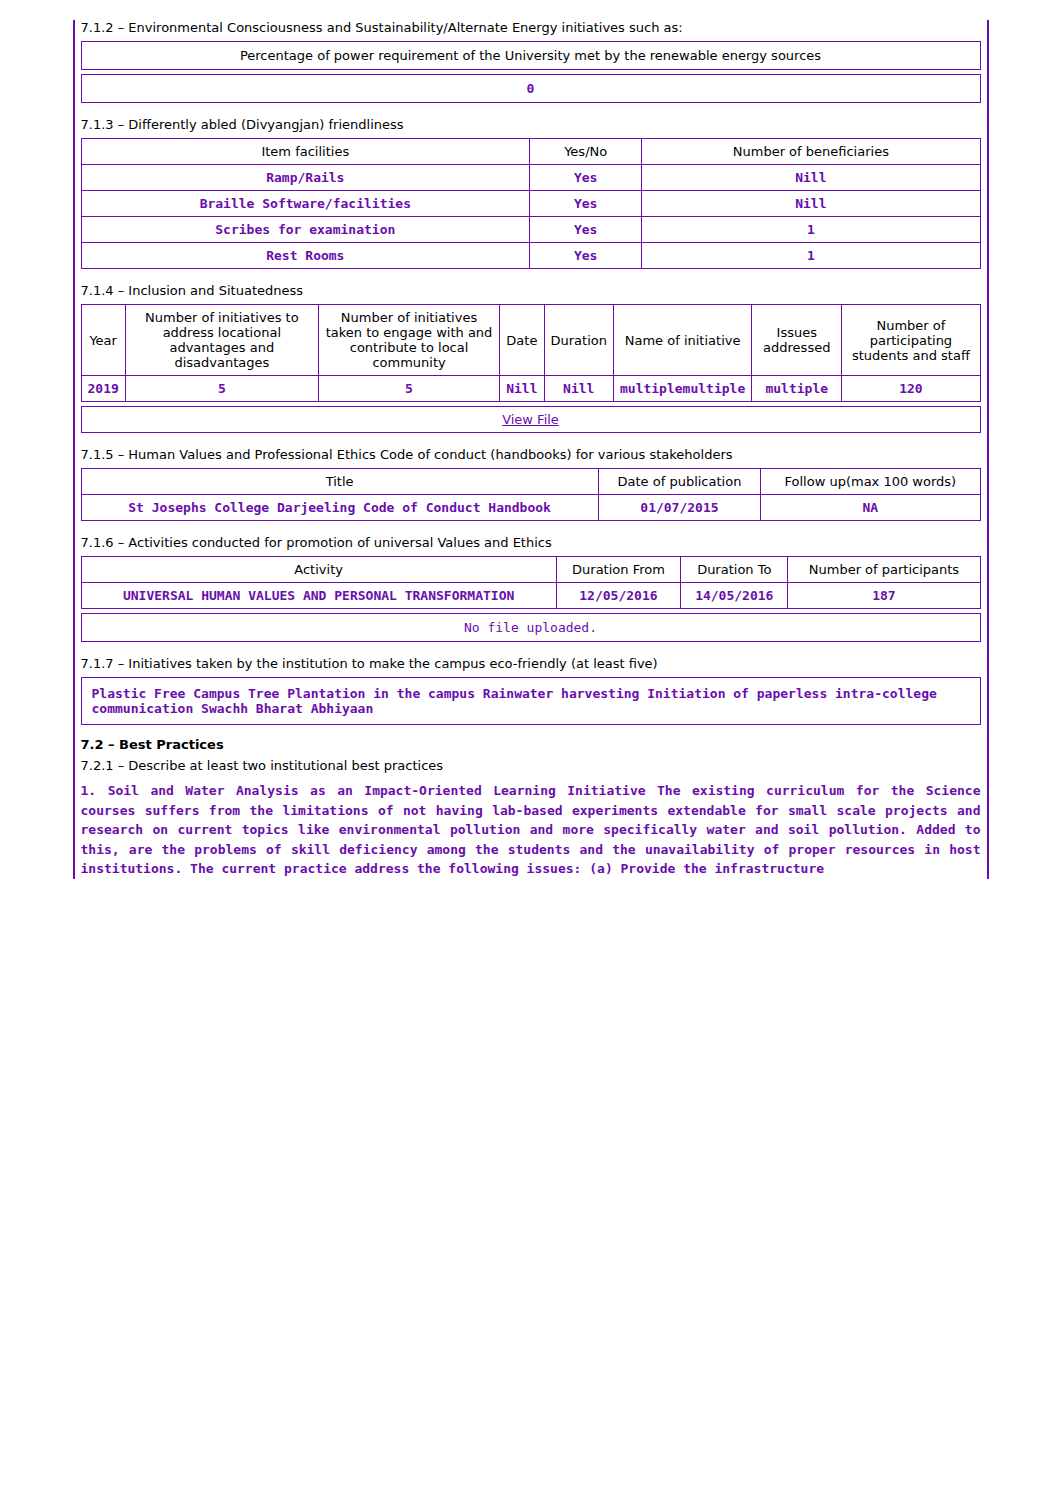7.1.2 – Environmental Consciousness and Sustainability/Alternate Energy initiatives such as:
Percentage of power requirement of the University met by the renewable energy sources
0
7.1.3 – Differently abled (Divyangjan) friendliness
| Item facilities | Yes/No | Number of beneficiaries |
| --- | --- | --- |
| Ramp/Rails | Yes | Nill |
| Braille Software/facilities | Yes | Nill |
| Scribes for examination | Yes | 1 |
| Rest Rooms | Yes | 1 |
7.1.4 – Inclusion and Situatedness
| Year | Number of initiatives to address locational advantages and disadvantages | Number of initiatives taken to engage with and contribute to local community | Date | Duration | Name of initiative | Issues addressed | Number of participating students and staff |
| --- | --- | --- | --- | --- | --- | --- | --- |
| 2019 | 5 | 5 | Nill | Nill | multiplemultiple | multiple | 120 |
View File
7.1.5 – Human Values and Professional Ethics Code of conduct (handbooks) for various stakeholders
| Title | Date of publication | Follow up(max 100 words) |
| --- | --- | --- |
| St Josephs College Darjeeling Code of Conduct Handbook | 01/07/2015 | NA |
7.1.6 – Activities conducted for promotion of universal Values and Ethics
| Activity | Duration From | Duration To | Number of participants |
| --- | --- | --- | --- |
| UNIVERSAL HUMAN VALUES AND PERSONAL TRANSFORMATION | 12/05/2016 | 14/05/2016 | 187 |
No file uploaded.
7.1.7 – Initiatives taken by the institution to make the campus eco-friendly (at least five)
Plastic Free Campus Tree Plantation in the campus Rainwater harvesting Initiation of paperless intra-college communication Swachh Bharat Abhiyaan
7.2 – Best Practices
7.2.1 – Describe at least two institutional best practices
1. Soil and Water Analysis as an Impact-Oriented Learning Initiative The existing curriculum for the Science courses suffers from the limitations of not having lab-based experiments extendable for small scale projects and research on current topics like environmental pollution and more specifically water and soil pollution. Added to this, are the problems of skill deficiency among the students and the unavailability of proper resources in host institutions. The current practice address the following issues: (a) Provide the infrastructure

Exercise objective —
The reply should hold every line of the material above, unchanged, and no pictures.

Your solution —
7.1.2 – Environmental Consciousness and Sustainability/Alternate Energy initiatives such as:
Percentage of power requirement of the University met by the renewable energy sources
0
7.1.3 – Differently abled (Divyangjan) friendliness
| Item facilities | Yes/No | Number of beneficiaries |
| --- | --- | --- |
| Ramp/Rails | Yes | Nill |
| Braille Software/facilities | Yes | Nill |
| Scribes for examination | Yes | 1 |
| Rest Rooms | Yes | 1 |
7.1.4 – Inclusion and Situatedness
| Year | Number of initiatives to address locational advantages and disadvantages | Number of initiatives taken to engage with and contribute to local community | Date | Duration | Name of initiative | Issues addressed | Number of participating students and staff |
| --- | --- | --- | --- | --- | --- | --- | --- |
| 2019 | 5 | 5 | Nill | Nill | multiplemultiple | multiple | 120 |
View File
7.1.5 – Human Values and Professional Ethics Code of conduct (handbooks) for various stakeholders
| Title | Date of publication | Follow up(max 100 words) |
| --- | --- | --- |
| St Josephs College Darjeeling Code of Conduct Handbook | 01/07/2015 | NA |
7.1.6 – Activities conducted for promotion of universal Values and Ethics
| Activity | Duration From | Duration To | Number of participants |
| --- | --- | --- | --- |
| UNIVERSAL HUMAN VALUES AND PERSONAL TRANSFORMATION | 12/05/2016 | 14/05/2016 | 187 |
No file uploaded.
7.1.7 – Initiatives taken by the institution to make the campus eco-friendly (at least five)
Plastic Free Campus Tree Plantation in the campus Rainwater harvesting Initiation of paperless intra-college communication Swachh Bharat Abhiyaan
7.2 – Best Practices
7.2.1 – Describe at least two institutional best practices
1. Soil and Water Analysis as an Impact-Oriented Learning Initiative The existing curriculum for the Science courses suffers from the limitations of not having lab-based experiments extendable for small scale projects and research on current topics like environmental pollution and more specifically water and soil pollution. Added to this, are the problems of skill deficiency among the students and the unavailability of proper resources in host institutions. The current practice address the following issues: (a) Provide the infrastructure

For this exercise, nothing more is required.